In 2015, Shoprite had submitted in the Windhoek High Court that it had to shut down its stores on July 28th, 2015 and had thus allegedly lost N$ 288,000 (R 28,6200).
NUMSA spokesperson Phakamile Hlubi-Majola, while reaffirming NUMSA’s solidarity with the Namibian workers, said, “Shoprite is an abusive company whose success depends on the rampant exploitation of labour. They treat workers as slaves and even in South Africa, they have a terrible reputation as an employer.”
The unions have said that the boycott call will continue until Shoprite withdraws all internal disciplinary actions against workers for being part of the strike.
NUMSA general secretary Irvin Jim issued a statement in which he said, “We urge all our members‚ progressive and middle class individuals‚ and all progressive communities in the country and all unions in the retail sector [and] the working class in general, to stand with our comrades in Namibia and to support this campaign against Shoprite.”
In November 2015, the Namibian High Court had passed an order in favour of Shoprite, instructing the workers to pay for the company’s loss of sales, its legal costs and damages incurred because of the strikes that took place in December 2014 and July 2015.

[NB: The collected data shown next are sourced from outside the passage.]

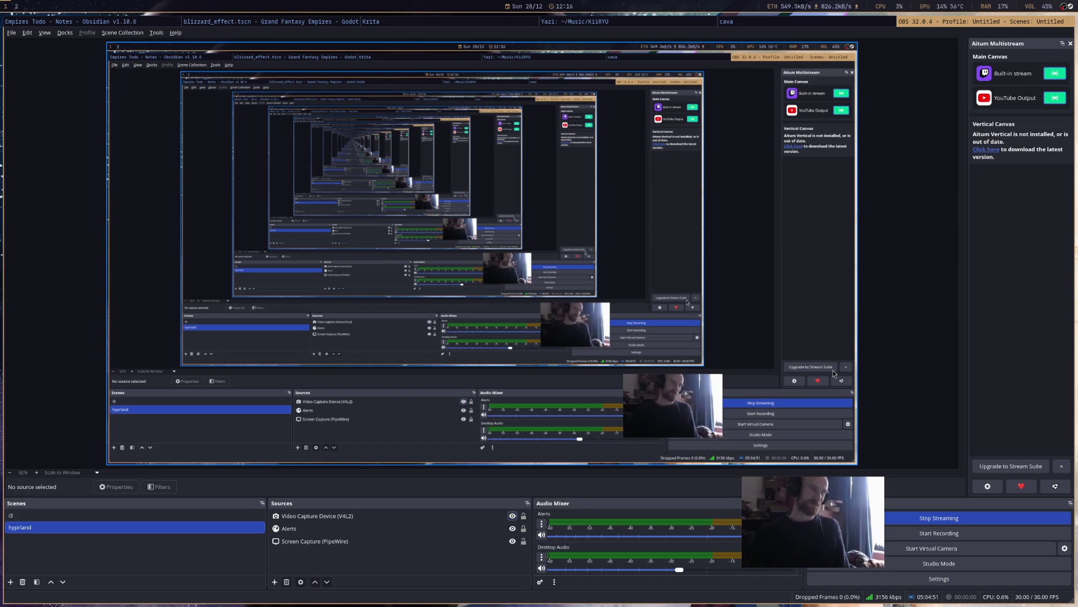
Switch from OBS back to the Godot editor showing hero_manager.gd
key("alt+Tab")
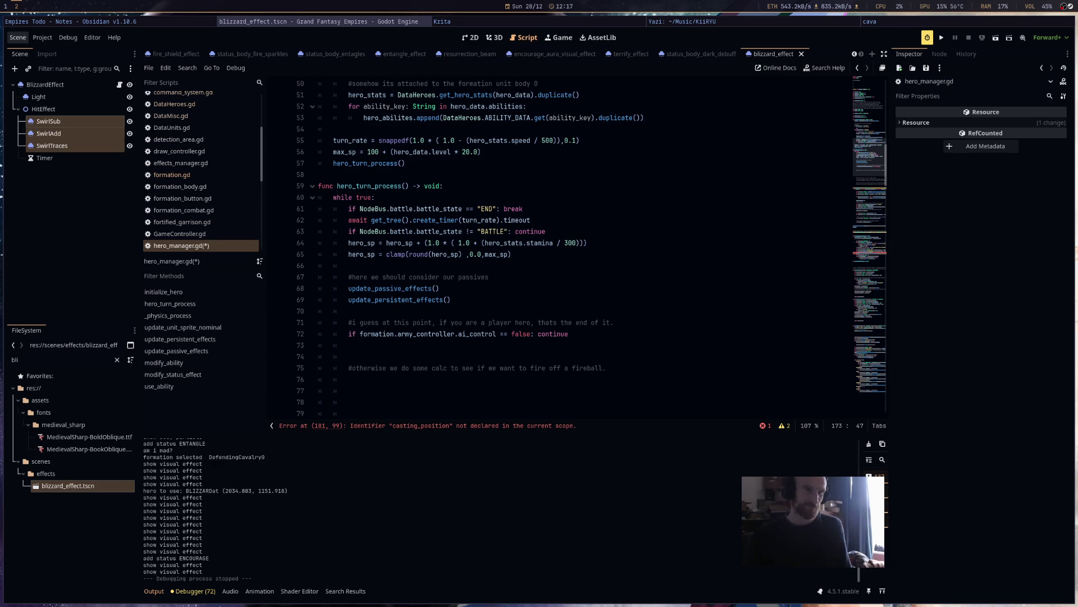
Play the Not Your Typical Birthday Party Mix video from Yazi
key("alt+Tab")
key("j")
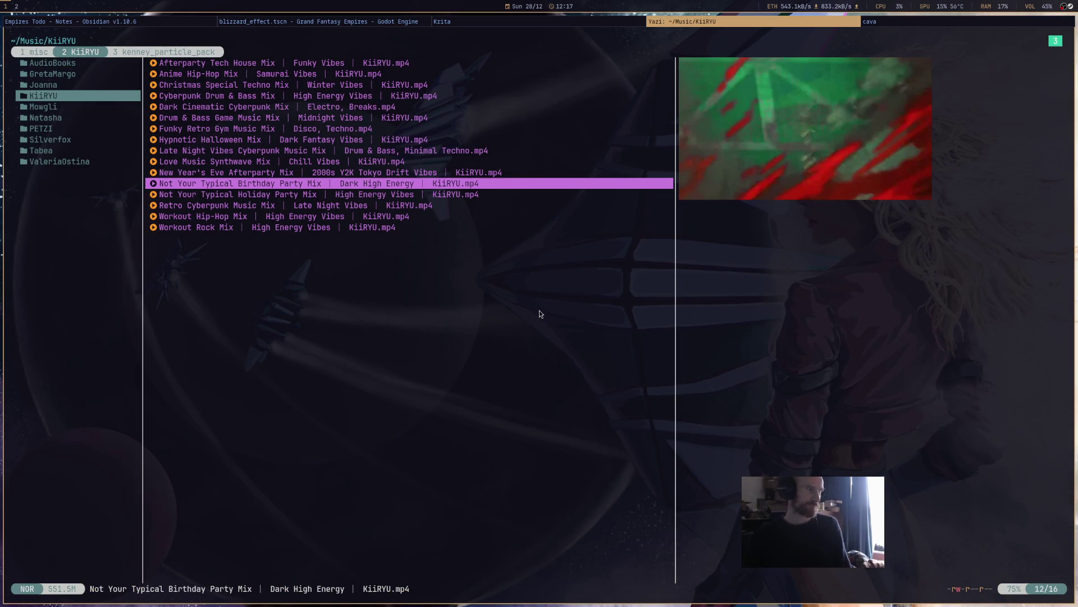
key("Return")
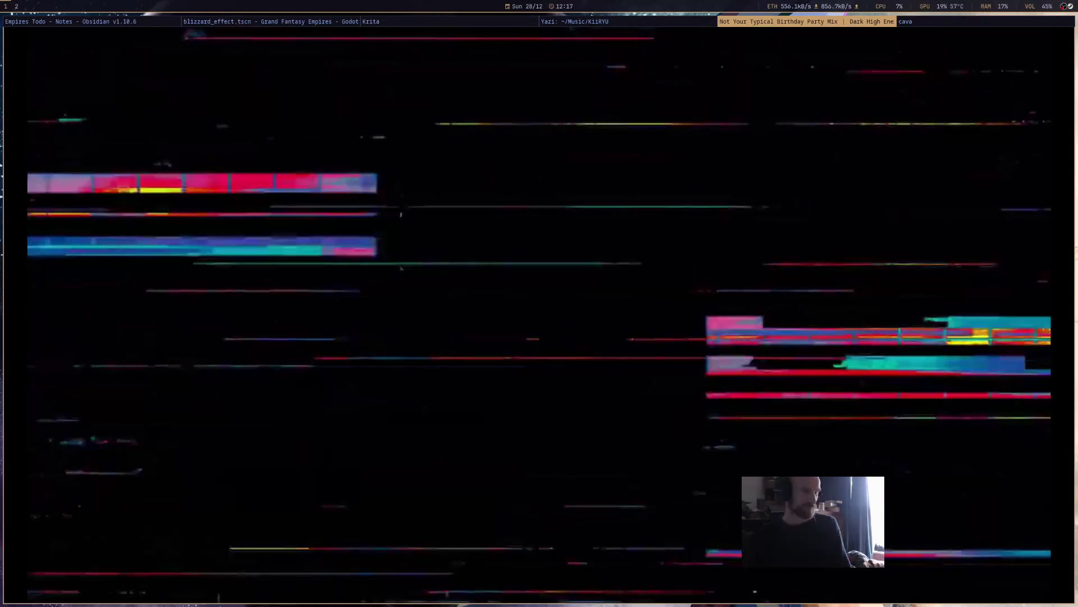
Lower the music video's volume to 74% and return to the Godot editor
key("super+Left")
key("super+Left")
key("super+Left")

SAFTU general secretary Zwelinzima Vavi strongly criticised Shoprite for its systematic exploitation of workers. He said the company owed its success to its extremely harsh business practices, such as maintaining a permanent employee strength of only 20%, with the rest being temporary, underpaid workers.
“Some of these workers earn as little as R4500 a month – a complete disgrace when one compares that with what the executives at Shoprite earn,” Vavi added.
Shoprite has been accused of engaging in exploitative treatment and abuse of its workers in several African countries. In 2013, the Zambian government threatened to revoke the company’s license and shut down its stores in the country after Shoprite fired workers after they went on strike over wage issue. The movie forced the companies to increase workers’ wage by 34%.